Task brief – Locate each line in the records that contains the string "Financial", matching case exactly, and copy those lines.

── Data to examine ──

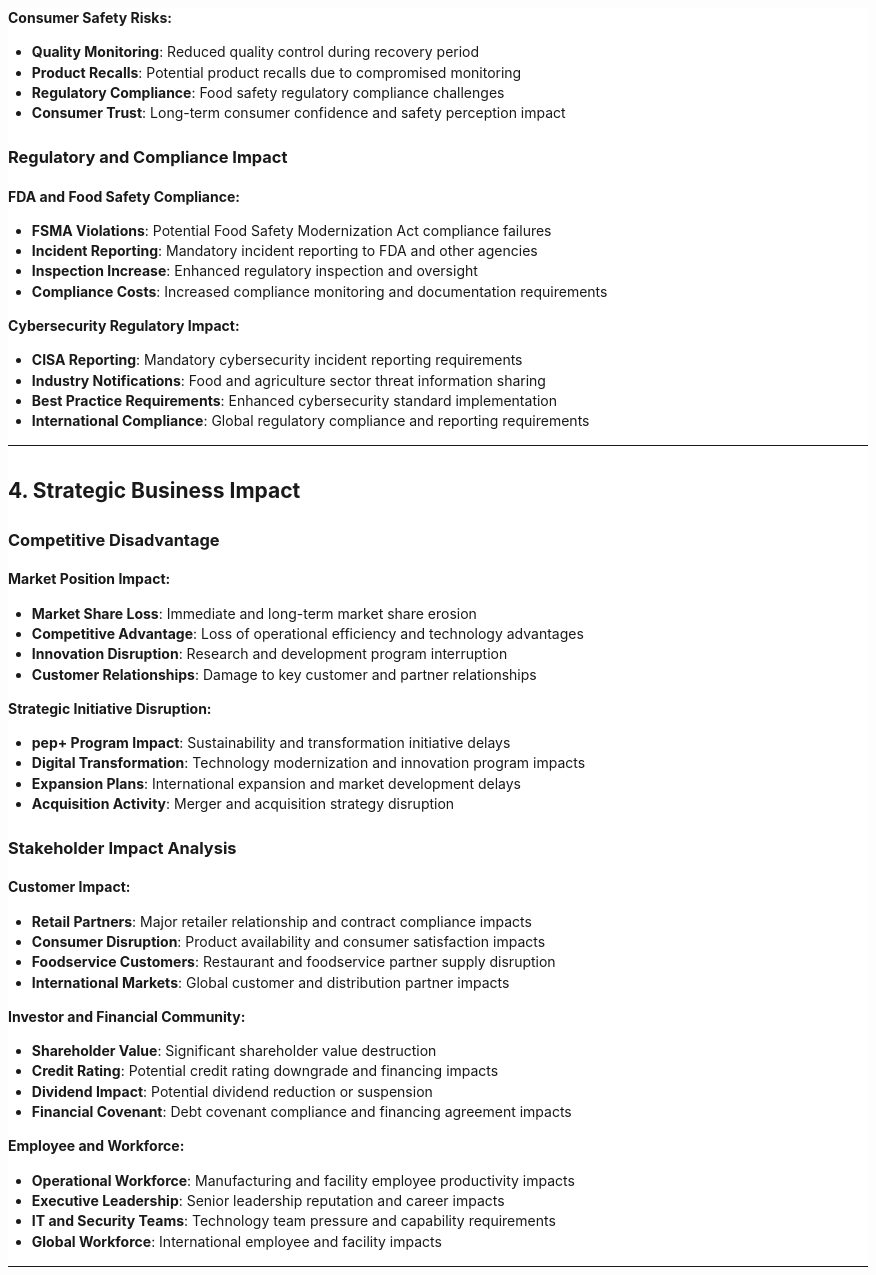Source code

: **Consumer Safety Risks:**
- **Quality Monitoring**: Reduced quality control during recovery period
- **Product Recalls**: Potential product recalls due to compromised monitoring
- **Regulatory Compliance**: Food safety regulatory compliance challenges
- **Consumer Trust**: Long-term consumer confidence and safety perception impact

### Regulatory and Compliance Impact

**FDA and Food Safety Compliance:**
- **FSMA Violations**: Potential Food Safety Modernization Act compliance failures
- **Incident Reporting**: Mandatory incident reporting to FDA and other agencies
- **Inspection Increase**: Enhanced regulatory inspection and oversight
- **Compliance Costs**: Increased compliance monitoring and documentation requirements

**Cybersecurity Regulatory Impact:**
- **CISA Reporting**: Mandatory cybersecurity incident reporting requirements
- **Industry Notifications**: Food and agriculture sector threat information sharing
- **Best Practice Requirements**: Enhanced cybersecurity standard implementation
- **International Compliance**: Global regulatory compliance and reporting requirements

---

## 4. Strategic Business Impact

### Competitive Disadvantage

**Market Position Impact:**
- **Market Share Loss**: Immediate and long-term market share erosion
- **Competitive Advantage**: Loss of operational efficiency and technology advantages
- **Innovation Disruption**: Research and development program interruption
- **Customer Relationships**: Damage to key customer and partner relationships

**Strategic Initiative Disruption:**
- **pep+ Program Impact**: Sustainability and transformation initiative delays
- **Digital Transformation**: Technology modernization and innovation program impacts
- **Expansion Plans**: International expansion and market development delays
- **Acquisition Activity**: Merger and acquisition strategy disruption

### Stakeholder Impact Analysis

**Customer Impact:**
- **Retail Partners**: Major retailer relationship and contract compliance impacts
- **Consumer Disruption**: Product availability and consumer satisfaction impacts
- **Foodservice Customers**: Restaurant and foodservice partner supply disruption
- **International Markets**: Global customer and distribution partner impacts

**Investor and Financial Community:**
- **Shareholder Value**: Significant shareholder value destruction
- **Credit Rating**: Potential credit rating downgrade and financing impacts
- **Dividend Impact**: Potential dividend reduction or suspension
- **Financial Covenant**: Debt covenant compliance and financing agreement impacts

**Employee and Workforce:**
- **Operational Workforce**: Manufacturing and facility employee productivity impacts
- **Executive Leadership**: Senior leadership reputation and career impacts
- **IT and Security Teams**: Technology team pressure and capability requirements
- **Global Workforce**: International employee and facility impacts

---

───

Task output –
**Investor and Financial Community:**
- **Financial Covenant**: Debt covenant compliance and financing agreement impacts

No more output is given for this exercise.